MİKRO İĞNELERLE SAÇ KÖKLERİNE ENJEKTE EDİLİYOR
PRP saç tedavisinin başlangıç aşamasında uzman bir doktor tarafından hastadan damar yolu ile kan alınıp özel bir tüpün içerisine yerleştiriliyor. Daha sonra alınan kan, trombositleri ve plazmayı ayırmak için ayrışma işleminden geçiriliyor. Böylece kanın trombositlerden ve büyüme faktörlerinden zengin plazma kısmı ayrıştırılmış oluyor. Elde edilen plazma sıvısı PRP'nin hazırlanma sürecinde trombositlerin canlılığının sürdürülmesi bakımından hayli önem taşıdığından bekletilmeden mikro iğnelerle saç köklerine enjekte ediliyor.
İLK GÜN SAÇLARINIZI YIKAMAYIN, GÜNEŞE ÇIKMAYIN
İÇERDİĞİ büyüme faktörleri ve doku iyileşmesini sağlayan proteinler sayesinde saç ekiminde hücre yenilenmesini sağlayan PRP'nin en büyük avantajı, hastanın kendi kanından hazırlanıyor olması. Dolayısıyla hiçbir yan etkisi bulunmuyor. Kişinin iş ve sosyal yaşamını olumsuz yönde etkileyecek alerjik reaksiyon veya enfeksiyon gibi bir risk barındırmıyor. PRP uygulaması sonrasında ilk gün saçların yıkanmaması ve güneşe çıkılmaması öneriliyor.

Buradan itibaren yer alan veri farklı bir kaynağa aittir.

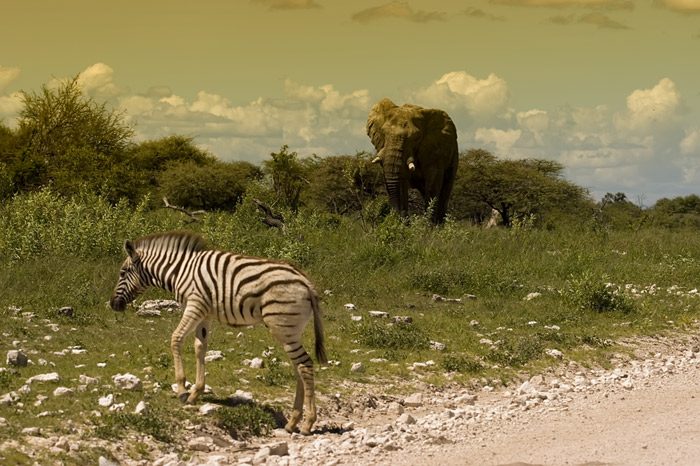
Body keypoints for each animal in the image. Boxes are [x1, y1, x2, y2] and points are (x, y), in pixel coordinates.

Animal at [109, 231, 328, 436]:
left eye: (122, 273)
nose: (113, 305)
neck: (180, 271)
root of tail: (306, 282)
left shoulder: (194, 304)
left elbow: (176, 339)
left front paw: (182, 390)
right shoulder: (205, 313)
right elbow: (200, 347)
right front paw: (195, 393)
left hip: (283, 326)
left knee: (305, 365)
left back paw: (307, 424)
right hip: (290, 331)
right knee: (299, 368)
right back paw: (292, 422)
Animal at [366, 97, 460, 225]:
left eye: (415, 137)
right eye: (384, 133)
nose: (394, 218)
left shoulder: (435, 152)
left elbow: (433, 186)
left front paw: (428, 227)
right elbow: (400, 185)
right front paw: (403, 225)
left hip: (454, 155)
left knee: (445, 190)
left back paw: (440, 225)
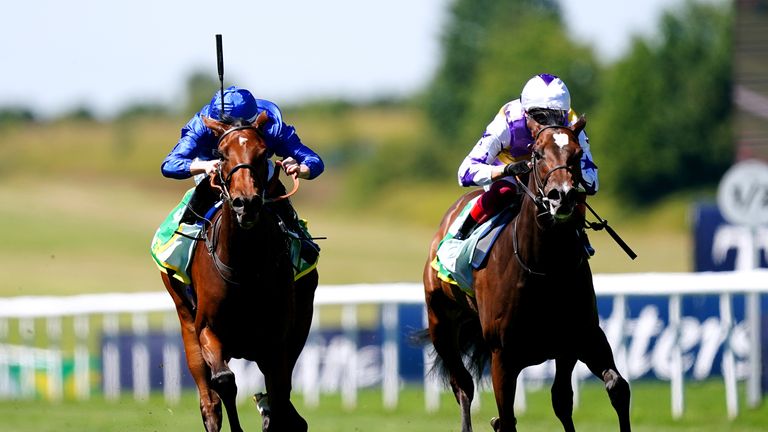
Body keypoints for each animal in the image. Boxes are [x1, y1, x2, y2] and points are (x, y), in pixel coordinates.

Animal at [160, 111, 320, 432]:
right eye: (221, 154)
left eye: (263, 152)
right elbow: (224, 381)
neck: (245, 266)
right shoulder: (208, 328)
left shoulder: (276, 337)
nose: (245, 203)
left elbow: (279, 392)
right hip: (185, 317)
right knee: (209, 397)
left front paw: (274, 415)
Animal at [424, 115, 632, 432]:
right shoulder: (503, 357)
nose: (562, 197)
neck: (545, 268)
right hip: (442, 324)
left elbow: (606, 390)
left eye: (577, 154)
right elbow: (509, 418)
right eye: (537, 153)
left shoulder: (579, 339)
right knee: (463, 386)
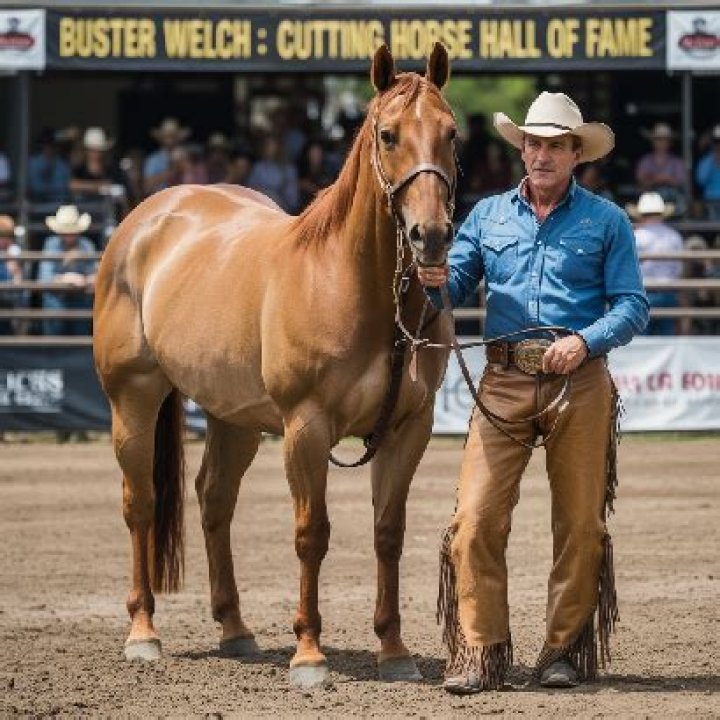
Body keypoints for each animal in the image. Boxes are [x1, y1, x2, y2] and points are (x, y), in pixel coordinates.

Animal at [92, 43, 456, 687]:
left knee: (214, 500)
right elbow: (312, 534)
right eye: (388, 135)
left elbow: (388, 533)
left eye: (452, 134)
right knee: (141, 504)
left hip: (233, 418)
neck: (350, 283)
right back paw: (143, 632)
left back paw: (235, 629)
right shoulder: (305, 427)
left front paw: (393, 651)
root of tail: (145, 219)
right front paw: (309, 653)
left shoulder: (408, 428)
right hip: (132, 400)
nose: (431, 235)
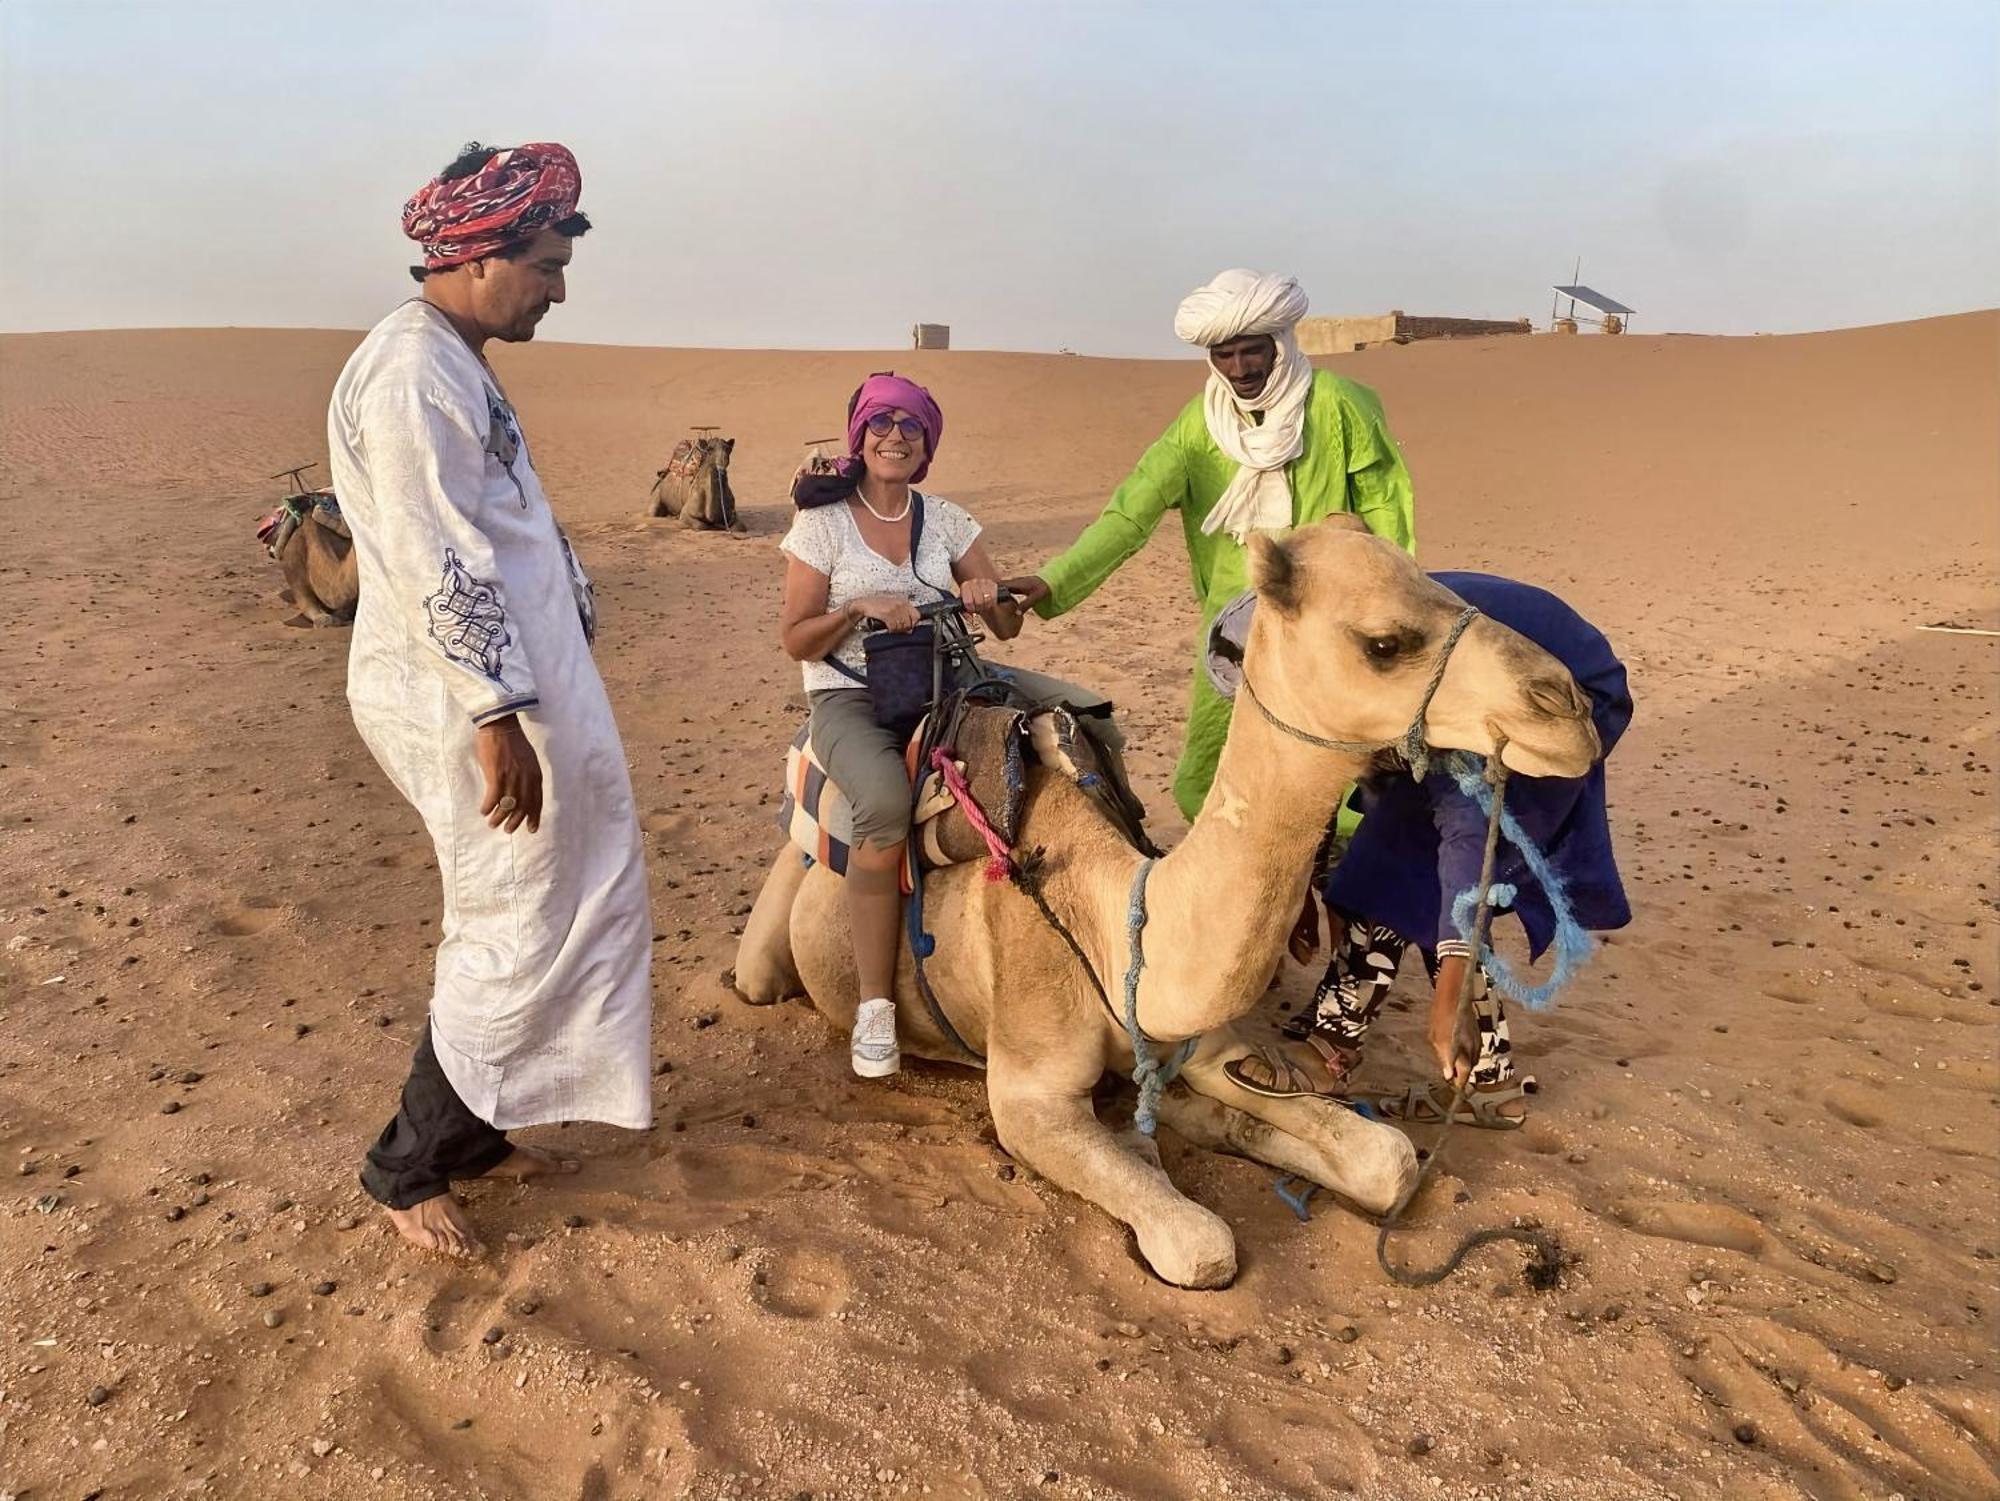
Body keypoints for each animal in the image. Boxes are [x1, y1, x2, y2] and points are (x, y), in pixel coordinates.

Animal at [740, 520, 1608, 1296]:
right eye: (1386, 643)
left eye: (1447, 589)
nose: (1569, 705)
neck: (1111, 922)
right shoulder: (1028, 1092)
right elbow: (1199, 1245)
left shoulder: (1206, 1043)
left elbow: (1385, 1156)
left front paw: (1212, 1120)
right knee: (758, 975)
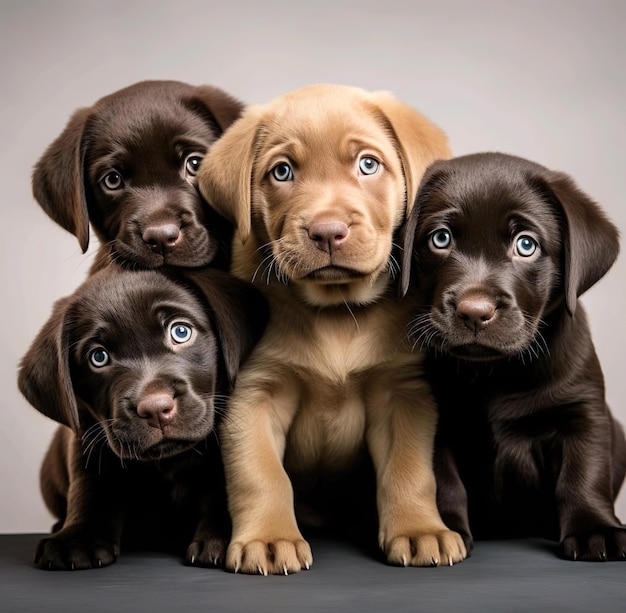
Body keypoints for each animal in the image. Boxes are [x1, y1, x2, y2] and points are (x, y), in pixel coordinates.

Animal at [18, 266, 266, 568]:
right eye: (98, 357)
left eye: (181, 331)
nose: (156, 409)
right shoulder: (89, 439)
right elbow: (91, 486)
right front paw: (77, 538)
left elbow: (219, 487)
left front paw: (226, 533)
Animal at [197, 82, 466, 572]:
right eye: (282, 171)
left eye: (368, 164)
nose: (327, 231)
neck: (337, 313)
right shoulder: (254, 394)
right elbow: (260, 474)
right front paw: (268, 538)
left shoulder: (403, 392)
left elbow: (409, 471)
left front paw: (420, 530)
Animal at [400, 152, 624, 560]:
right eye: (440, 238)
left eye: (526, 245)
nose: (474, 311)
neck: (498, 372)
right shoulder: (433, 417)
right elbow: (442, 481)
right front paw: (443, 530)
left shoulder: (582, 411)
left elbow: (585, 473)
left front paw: (593, 529)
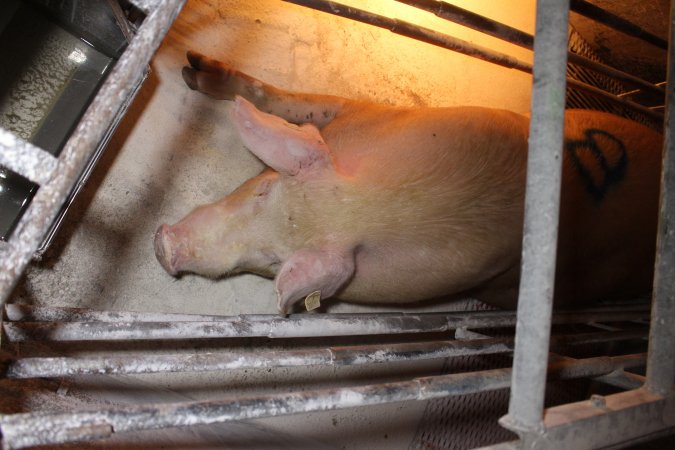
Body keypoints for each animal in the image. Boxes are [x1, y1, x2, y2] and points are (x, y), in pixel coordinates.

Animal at [154, 51, 664, 314]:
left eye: (272, 258)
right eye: (266, 188)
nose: (165, 247)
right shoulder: (369, 114)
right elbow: (295, 103)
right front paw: (191, 69)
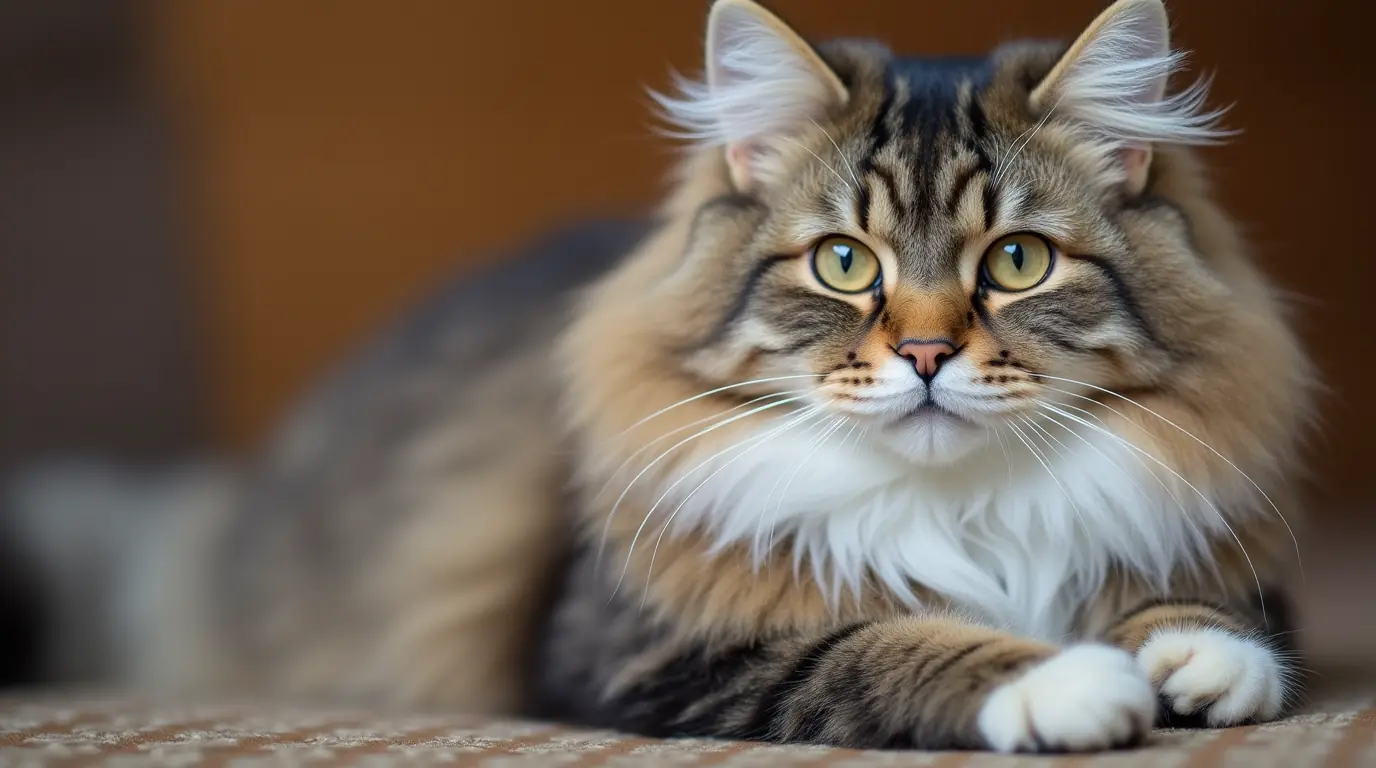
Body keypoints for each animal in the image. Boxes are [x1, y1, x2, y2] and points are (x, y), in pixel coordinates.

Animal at [2, 0, 1309, 759]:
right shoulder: (649, 648)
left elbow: (1219, 613)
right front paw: (1069, 682)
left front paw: (1192, 661)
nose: (927, 355)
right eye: (844, 263)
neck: (959, 506)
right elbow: (891, 641)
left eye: (1016, 263)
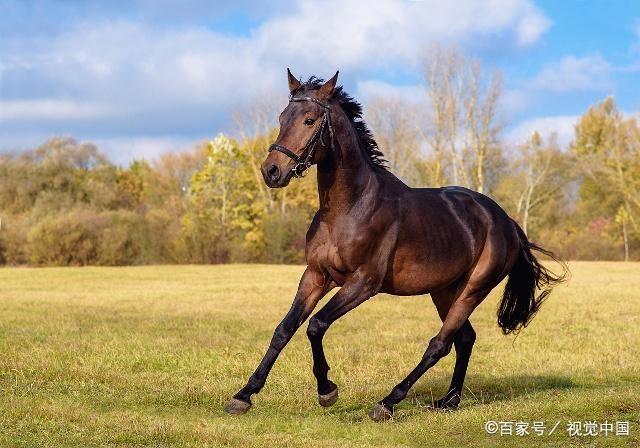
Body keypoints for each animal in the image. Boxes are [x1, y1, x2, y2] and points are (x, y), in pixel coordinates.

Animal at [225, 69, 564, 420]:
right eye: (281, 117)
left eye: (309, 120)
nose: (271, 171)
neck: (347, 208)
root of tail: (506, 221)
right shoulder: (316, 275)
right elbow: (285, 329)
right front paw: (244, 395)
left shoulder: (363, 283)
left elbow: (316, 325)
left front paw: (327, 390)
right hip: (444, 290)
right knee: (465, 338)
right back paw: (448, 401)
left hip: (473, 289)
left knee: (440, 343)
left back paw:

2 İLA 4 HAFTA ARALIKLARLA 10 SEANS
PRP ile saç tedavisinin bir seansı 30 dakika sürüyor ve kişinin ihtiyacına göre 2 ila 4 hafta aralıklarla 10 seans olacak şekilde planlanıyor. Uygulama sırasında ağrı hissedilmiyor ve kişi normal aktivitelerine dönebiliyor. Tedavide sonuçlar birkaç hafta içinde gözle görülür hale geliyor ve artarak devam ediyor. Seanslar tamamlandıktan sonra hastaların kişisel durumu ve tedaviye verdiği yanıta göre yılda 1-2 kez olmak üzere enjeksiyonlara devam edilebiliyor.
KİMLERE YAPILMAZ?
SAÇ ekimi operasyonlarında dokunun hızlı bir biçimde toparlanmasını sağlayan ve özellikle 15-45 yaş arasındaki kişiler için oldukça etkili bir yöntem olan PRP, saçlarında seyrelme ya da dökülme görülen herkese uygulanabiliyor. Ancak ailesinde kanser öyküsü bulunanlar, kan sulandırıcı ilaç kullananlar, trombosit sayısı yetersiz olanlar, uygulama yapılacak bölgede enfeksiyon veya iltihap olanlar, hamileler ve emzirenler PRP saç tedavisi için uygun adaylar arasında değerlendirilmiyor.